Supplied information:
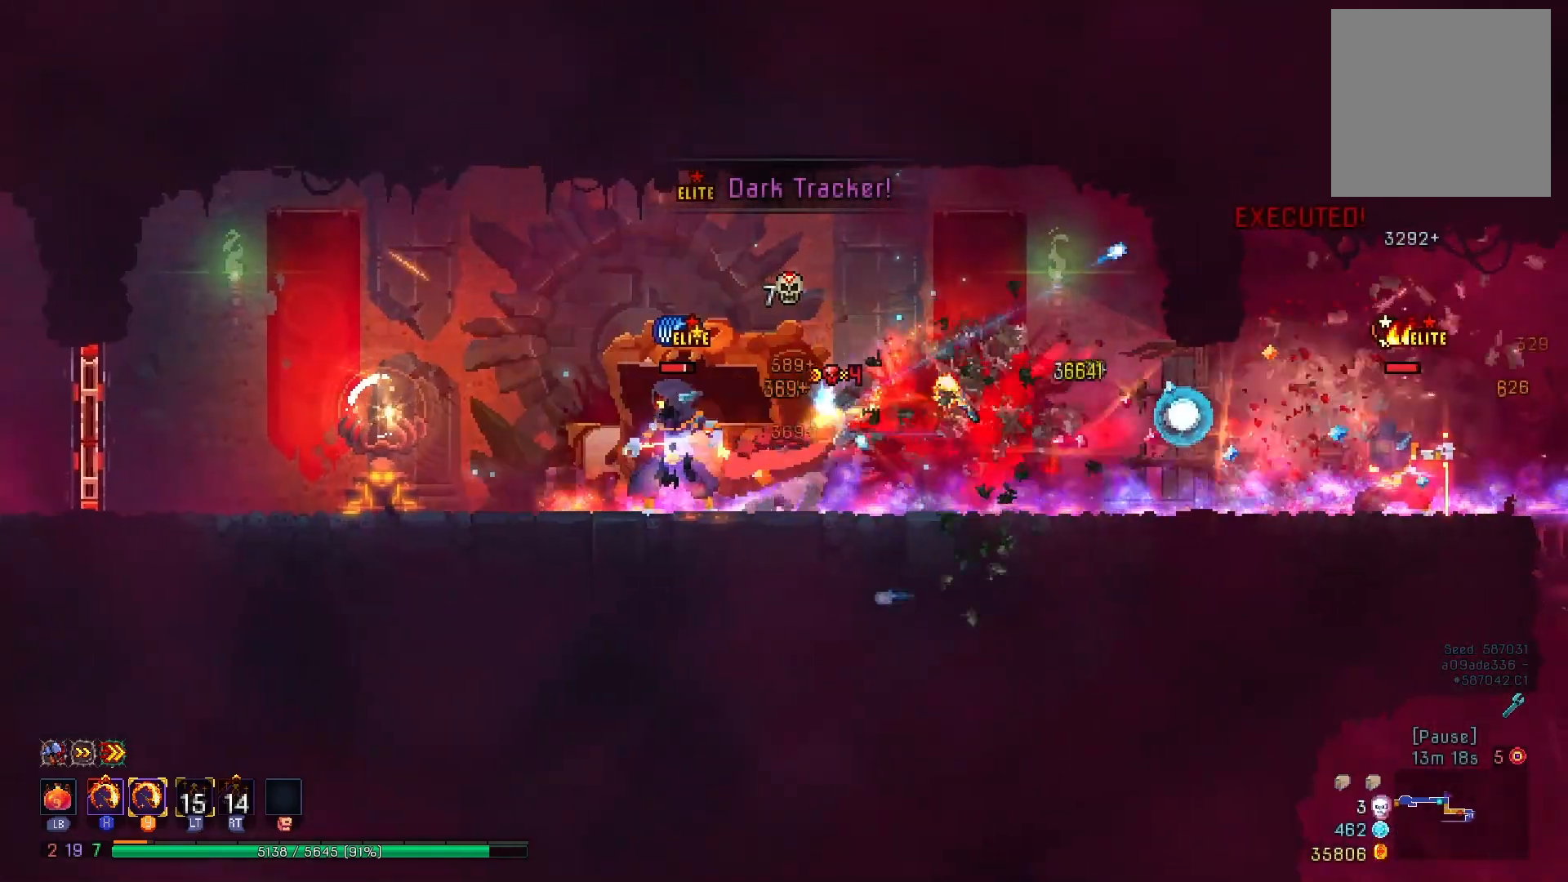
{"buttons": ["X", "Y"], "right_stick": "center", "events": [[250, "DPAD_LEFT", "up"], [333, "DPAD_RIGHT", "down"], [367, "X", "down"], [367, "Y", "down"], [450, "DPAD_RIGHT", "up"]]}
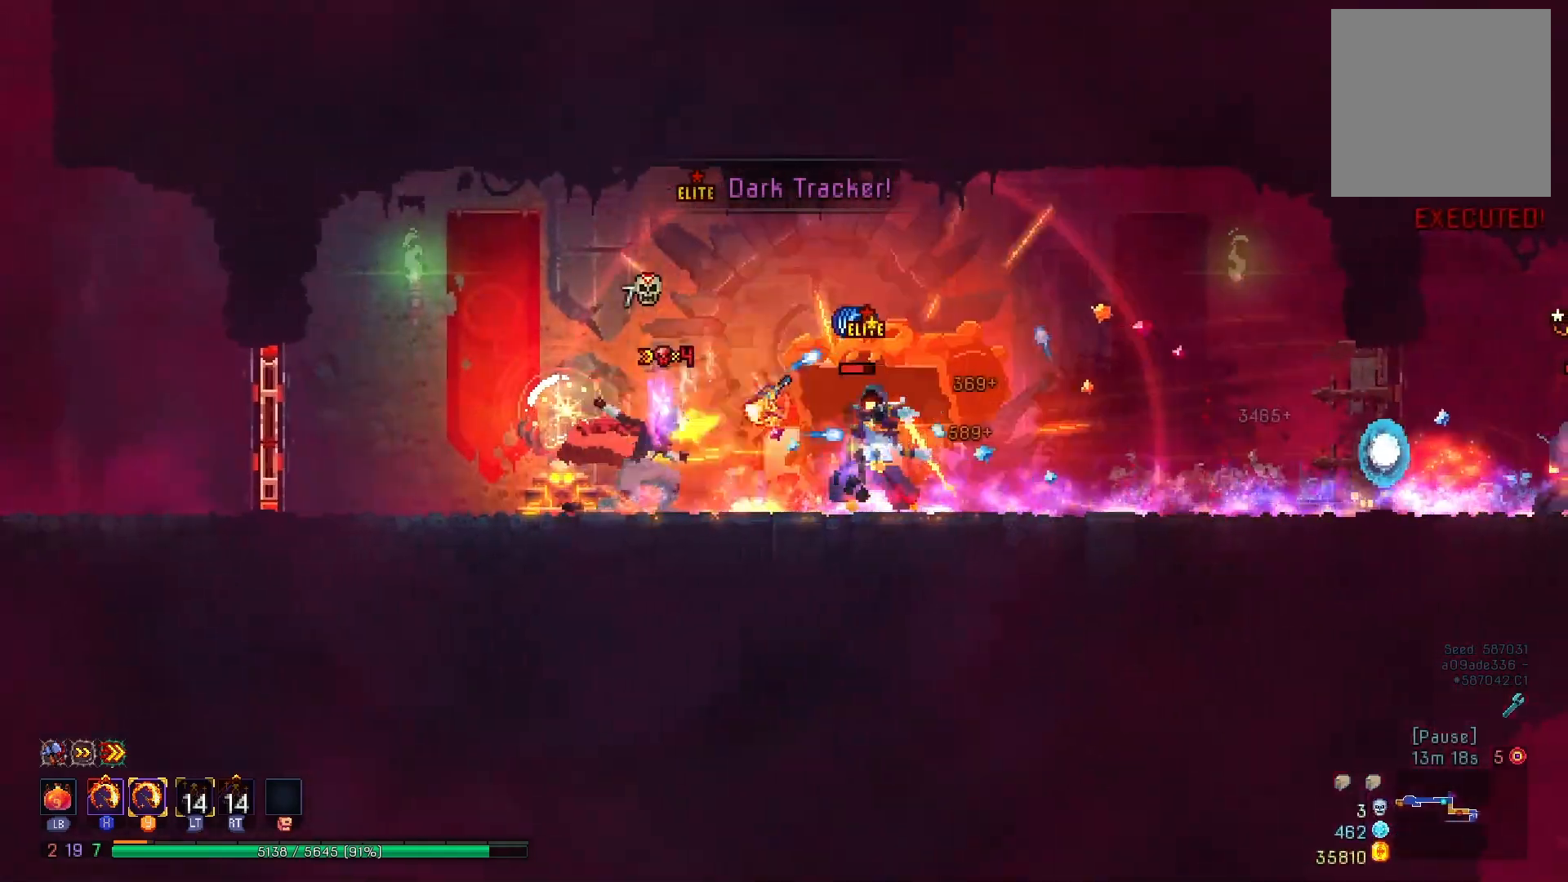
{"buttons": ["X", "Y", "DPAD_RIGHT"], "right_stick": "center", "events": [[50, "X", "up"], [50, "Y", "up"], [67, "DPAD_LEFT", "down"], [384, "DPAD_LEFT", "up"], [451, "DPAD_RIGHT", "down"], [501, "X", "down"], [501, "Y", "down"]]}
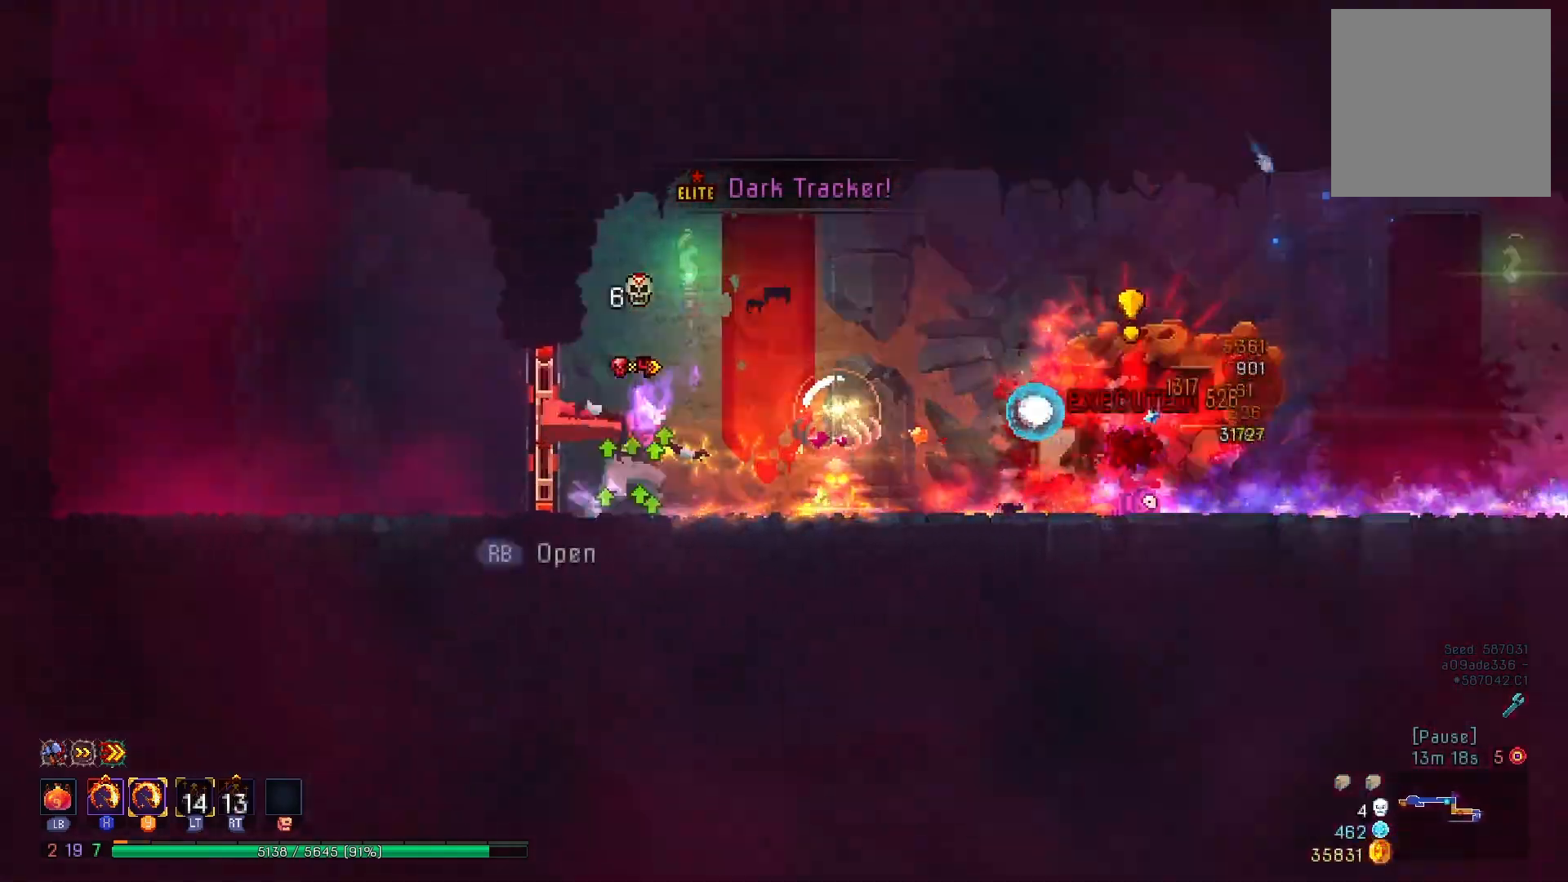
{"buttons": [], "right_stick": "center", "events": [[150, "DPAD_RIGHT", "up"], [400, "X", "up"], [400, "Y", "up"]]}
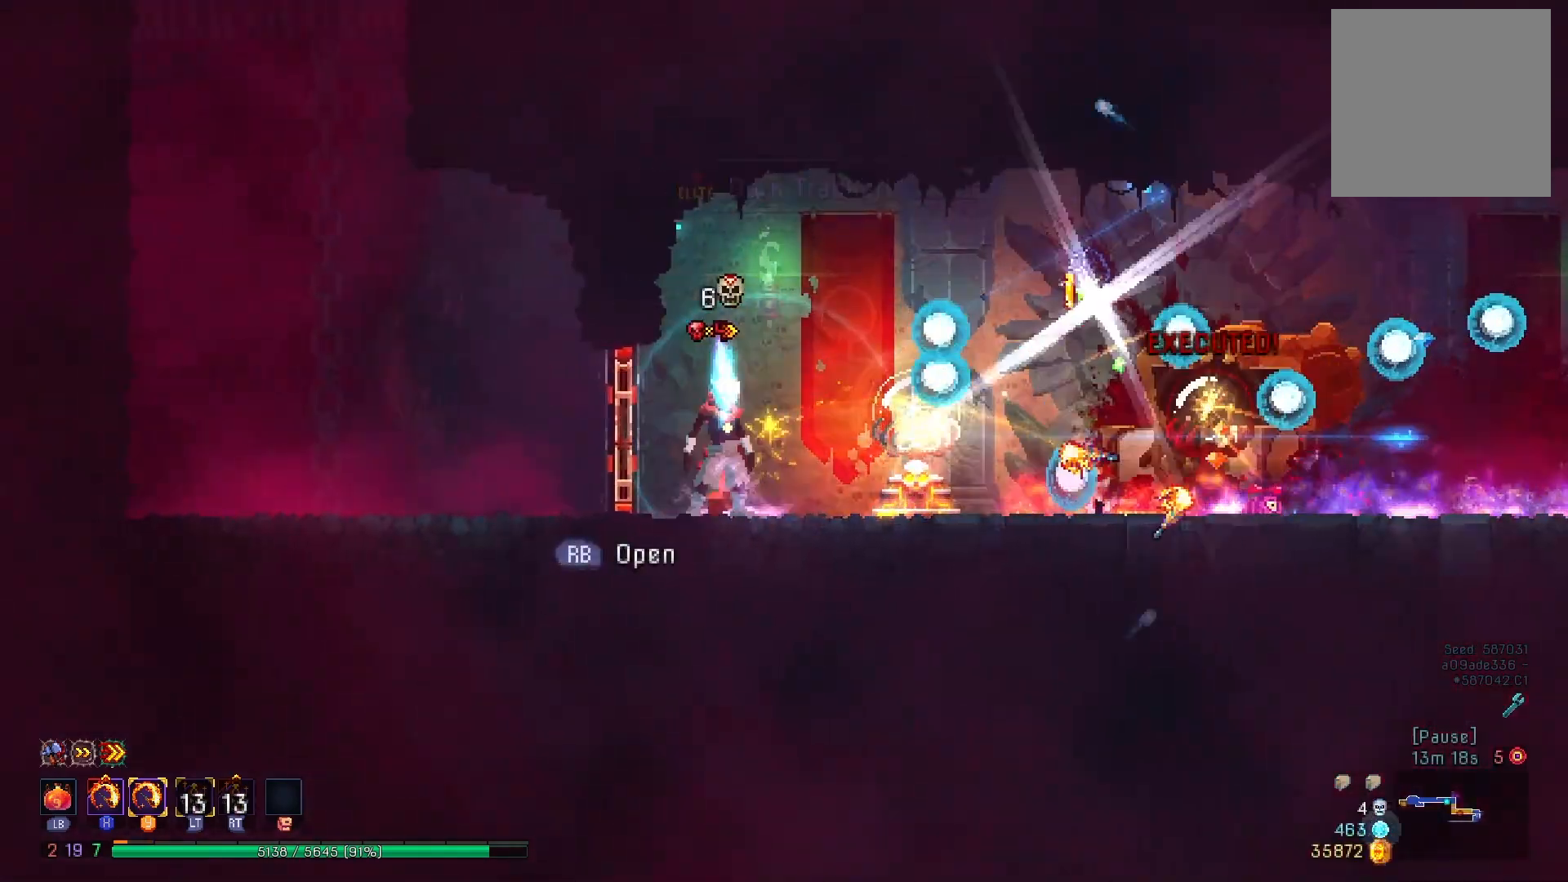
{"buttons": ["DPAD_RIGHT"], "right_stick": "center", "events": [[200, "DPAD_RIGHT", "down"]]}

Action item:
Give only the number of lines above holding "down".

Task answer:
3